_WHAT NEEDS TO BE DONE:_
Leave out the images and transcribe the entries below word for word.

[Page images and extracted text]
*****
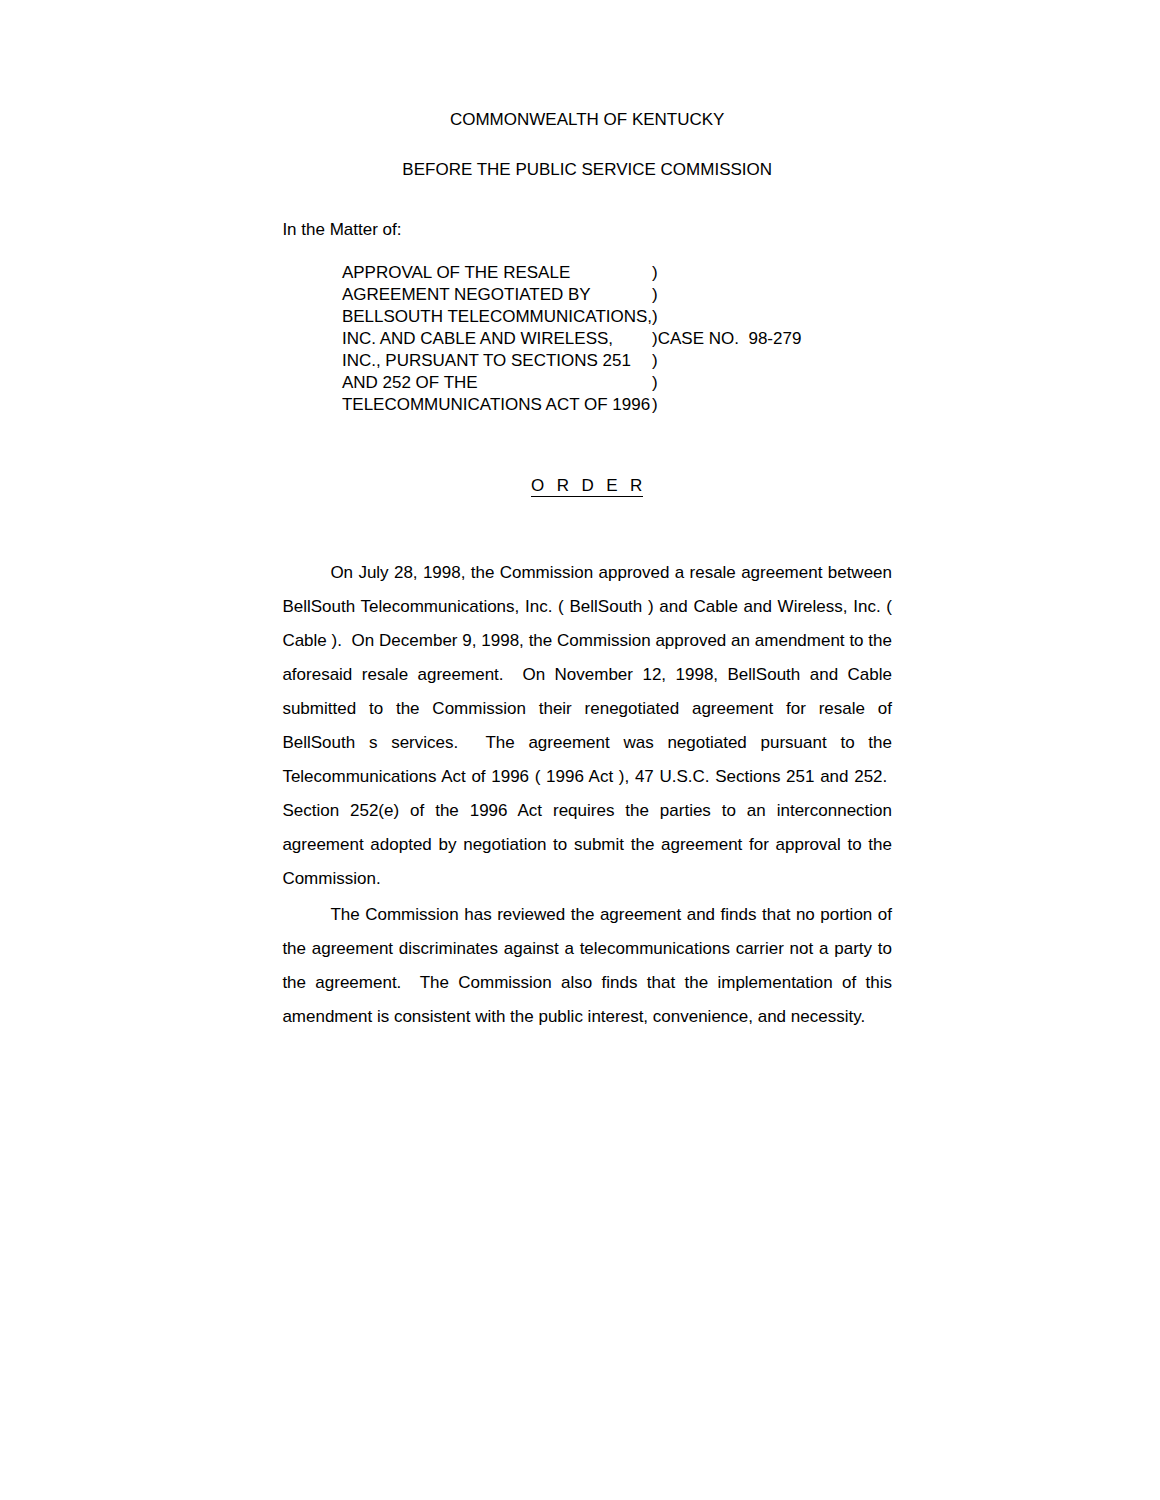COMMONWEALTH OF KENTUCKY
BEFORE THE PUBLIC SERVICE COMMISSION
In the Matter of:
| APPROVAL OF THE RESALE | ) | |
| AGREEMENT NEGOTIATED BY | ) | |
| BELLSOUTH TELECOMMUNICATIONS, | ) | |
| INC. AND CABLE AND WIRELESS, | ) | CASE NO. 98-279 |
| INC., PURSUANT TO SECTIONS 251 | ) | |
| AND 252 OF THE | ) | |
| TELECOMMUNICATIONS ACT OF 1996 | ) | |
O R D E R
On July 28, 1998, the Commission approved a resale agreement between BellSouth Telecommunications, Inc. ( BellSouth ) and Cable and Wireless, Inc. ( Cable ). On December 9, 1998, the Commission approved an amendment to the aforesaid resale agreement. On November 12, 1998, BellSouth and Cable submitted to the Commission their renegotiated agreement for resale of BellSouth s services. The agreement was negotiated pursuant to the Telecommunications Act of 1996 ( 1996 Act ), 47 U.S.C. Sections 251 and 252. Section 252(e) of the 1996 Act requires the parties to an interconnection agreement adopted by negotiation to submit the agreement for approval to the Commission.
The Commission has reviewed the agreement and finds that no portion of the agreement discriminates against a telecommunications carrier not a party to the agreement. The Commission also finds that the implementation of this amendment is consistent with the public interest, convenience, and necessity.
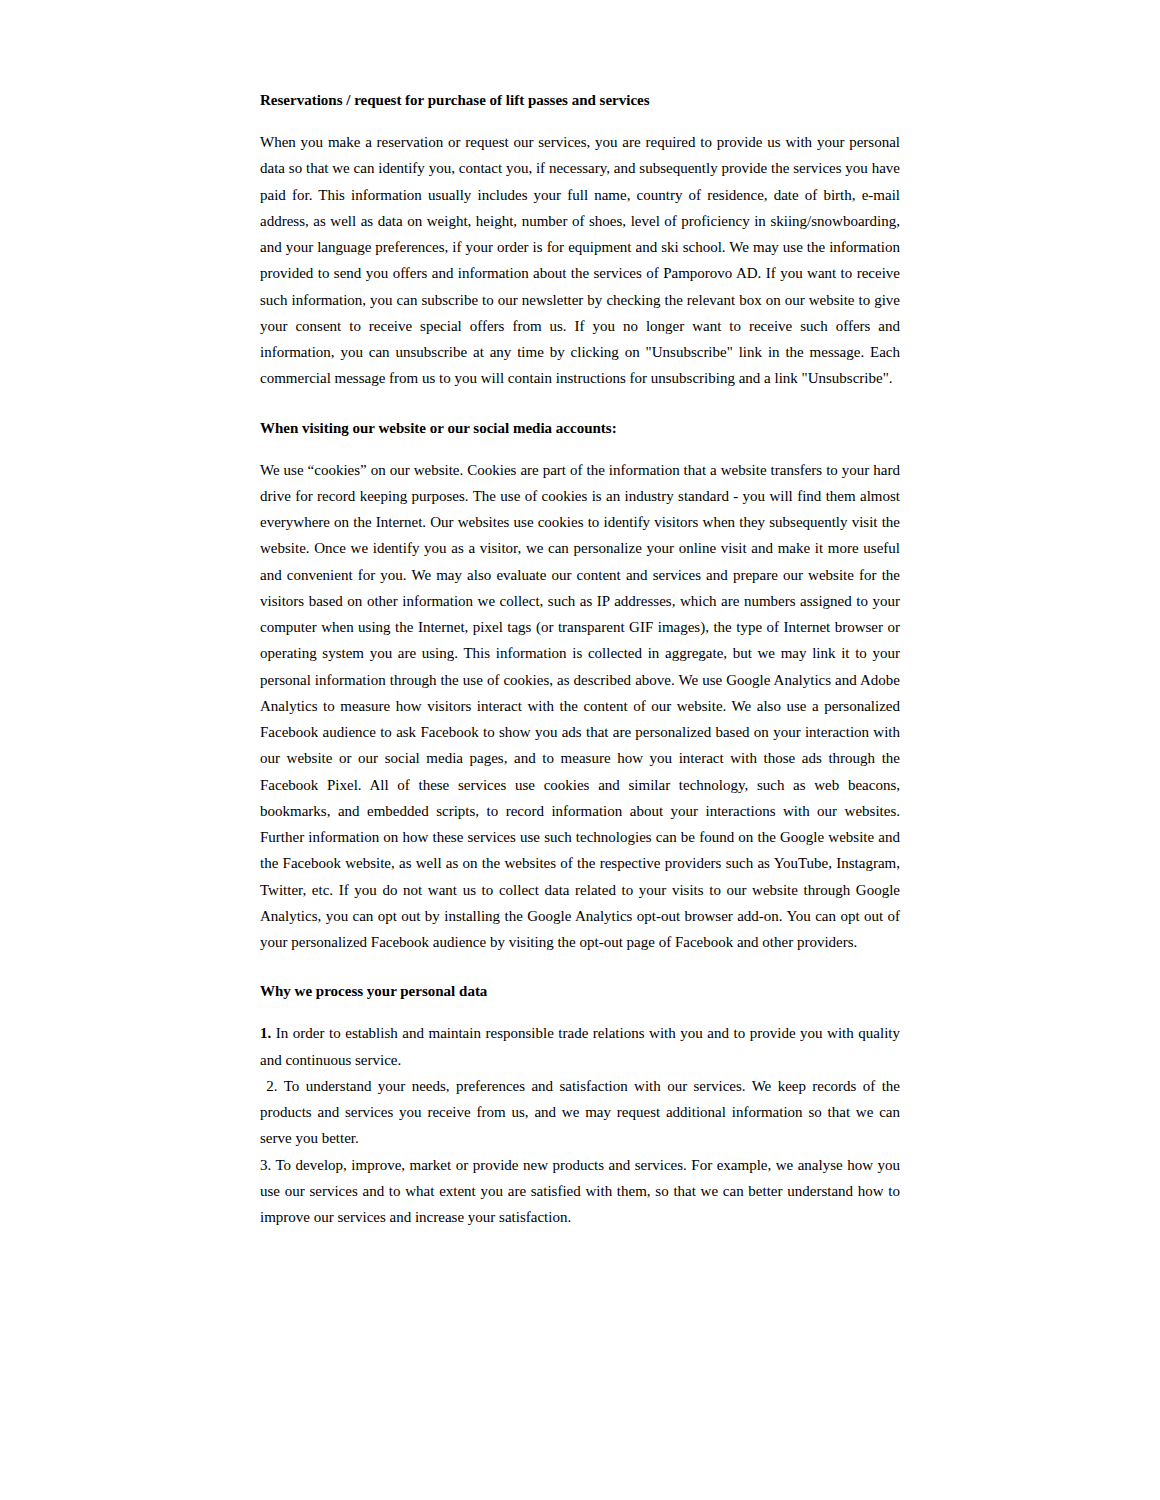Reservations / request for purchase of lift passes and services
When you make a reservation or request our services, you are required to provide us with your personal data so that we can identify you, contact you, if necessary, and subsequently provide the services you have paid for. This information usually includes your full name, country of residence, date of birth, e-mail address, as well as data on weight, height, number of shoes, level of proficiency in skiing/snowboarding, and your language preferences, if your order is for equipment and ski school. We may use the information provided to send you offers and information about the services of Pamporovo AD. If you want to receive such information, you can subscribe to our newsletter by checking the relevant box on our website to give your consent to receive special offers from us. If you no longer want to receive such offers and information, you can unsubscribe at any time by clicking on "Unsubscribe" link in the message. Each commercial message from us to you will contain instructions for unsubscribing and a link "Unsubscribe".
When visiting our website or our social media accounts:
We use “cookies” on our website. Cookies are part of the information that a website transfers to your hard drive for record keeping purposes. The use of cookies is an industry standard - you will find them almost everywhere on the Internet. Our websites use cookies to identify visitors when they subsequently visit the website. Once we identify you as a visitor, we can personalize your online visit and make it more useful and convenient for you. We may also evaluate our content and services and prepare our website for the visitors based on other information we collect, such as IP addresses, which are numbers assigned to your computer when using the Internet, pixel tags (or transparent GIF images), the type of Internet browser or operating system you are using. This information is collected in aggregate, but we may link it to your personal information through the use of cookies, as described above. We use Google Analytics and Adobe Analytics to measure how visitors interact with the content of our website. We also use a personalized Facebook audience to ask Facebook to show you ads that are personalized based on your interaction with our website or our social media pages, and to measure how you interact with those ads through the Facebook Pixel. All of these services use cookies and similar technology, such as web beacons, bookmarks, and embedded scripts, to record information about your interactions with our websites. Further information on how these services use such technologies can be found on the Google website and the Facebook website, as well as on the websites of the respective providers such as YouTube, Instagram, Twitter, etc. If you do not want us to collect data related to your visits to our website through Google Analytics, you can opt out by installing the Google Analytics opt-out browser add-on. You can opt out of your personalized Facebook audience by visiting the opt-out page of Facebook and other providers.
Why we process your personal data
1. In order to establish and maintain responsible trade relations with you and to provide you with quality and continuous service.
2. To understand your needs, preferences and satisfaction with our services. We keep records of the products and services you receive from us, and we may request additional information so that we can serve you better.
3. To develop, improve, market or provide new products and services. For example, we analyse how you use our services and to what extent you are satisfied with them, so that we can better understand how to improve our services and increase your satisfaction.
*****
_TASK OUTPUT:_
COMMONWEALTH OF KENTUCKY
BEFORE THE PUBLIC SERVICE COMMISSION
In the Matter of:
| APPROVAL OF THE RESALE | ) | |
| AGREEMENT NEGOTIATED BY | ) | |
| BELLSOUTH TELECOMMUNICATIONS, | ) | |
| INC. AND CABLE AND WIRELESS, | ) | CASE NO. 98-279 |
| INC., PURSUANT TO SECTIONS 251 | ) | |
| AND 252 OF THE | ) | |
| TELECOMMUNICATIONS ACT OF 1996 | ) | |
O R D E R
On July 28, 1998, the Commission approved a resale agreement between BellSouth Telecommunications, Inc. ( BellSouth ) and Cable and Wireless, Inc. ( Cable ). On December 9, 1998, the Commission approved an amendment to the aforesaid resale agreement. On November 12, 1998, BellSouth and Cable submitted to the Commission their renegotiated agreement for resale of BellSouth s services. The agreement was negotiated pursuant to the Telecommunications Act of 1996 ( 1996 Act ), 47 U.S.C. Sections 251 and 252. Section 252(e) of the 1996 Act requires the parties to an interconnection agreement adopted by negotiation to submit the agreement for approval to the Commission.
The Commission has reviewed the agreement and finds that no portion of the agreement discriminates against a telecommunications carrier not a party to the agreement. The Commission also finds that the implementation of this amendment is consistent with the public interest, convenience, and necessity.
Reservations / request for purchase of lift passes and services
When you make a reservation or request our services, you are required to provide us with your personal data so that we can identify you, contact you, if necessary, and subsequently provide the services you have paid for. This information usually includes your full name, country of residence, date of birth, e-mail address, as well as data on weight, height, number of shoes, level of proficiency in skiing/snowboarding, and your language preferences, if your order is for equipment and ski school. We may use the information provided to send you offers and information about the services of Pamporovo AD. If you want to receive such information, you can subscribe to our newsletter by checking the relevant box on our website to give your consent to receive special offers from us. If you no longer want to receive such offers and information, you can unsubscribe at any time by clicking on "Unsubscribe" link in the message. Each commercial message from us to you will contain instructions for unsubscribing and a link "Unsubscribe".
When visiting our website or our social media accounts:
We use “cookies” on our website. Cookies are part of the information that a website transfers to your hard drive for record keeping purposes. The use of cookies is an industry standard - you will find them almost everywhere on the Internet. Our websites use cookies to identify visitors when they subsequently visit the website. Once we identify you as a visitor, we can personalize your online visit and make it more useful and convenient for you. We may also evaluate our content and services and prepare our website for the visitors based on other information we collect, such as IP addresses, which are numbers assigned to your computer when using the Internet, pixel tags (or transparent GIF images), the type of Internet browser or operating system you are using. This information is collected in aggregate, but we may link it to your personal information through the use of cookies, as described above. We use Google Analytics and Adobe Analytics to measure how visitors interact with the content of our website. We also use a personalized Facebook audience to ask Facebook to show you ads that are personalized based on your interaction with our website or our social media pages, and to measure how you interact with those ads through the Facebook Pixel. All of these services use cookies and similar technology, such as web beacons, bookmarks, and embedded scripts, to record information about your interactions with our websites. Further information on how these services use such technologies can be found on the Google website and the Facebook website, as well as on the websites of the respective providers such as YouTube, Instagram, Twitter, etc. If you do not want us to collect data related to your visits to our website through Google Analytics, you can opt out by installing the Google Analytics opt-out browser add-on. You can opt out of your personalized Facebook audience by visiting the opt-out page of Facebook and other providers.
Why we process your personal data
1. In order to establish and maintain responsible trade relations with you and to provide you with quality and continuous service.
2. To understand your needs, preferences and satisfaction with our services. We keep records of the products and services you receive from us, and we may request additional information so that we can serve you better.
3. To develop, improve, market or provide new products and services. For example, we analyse how you use our services and to what extent you are satisfied with them, so that we can better understand how to improve our services and increase your satisfaction.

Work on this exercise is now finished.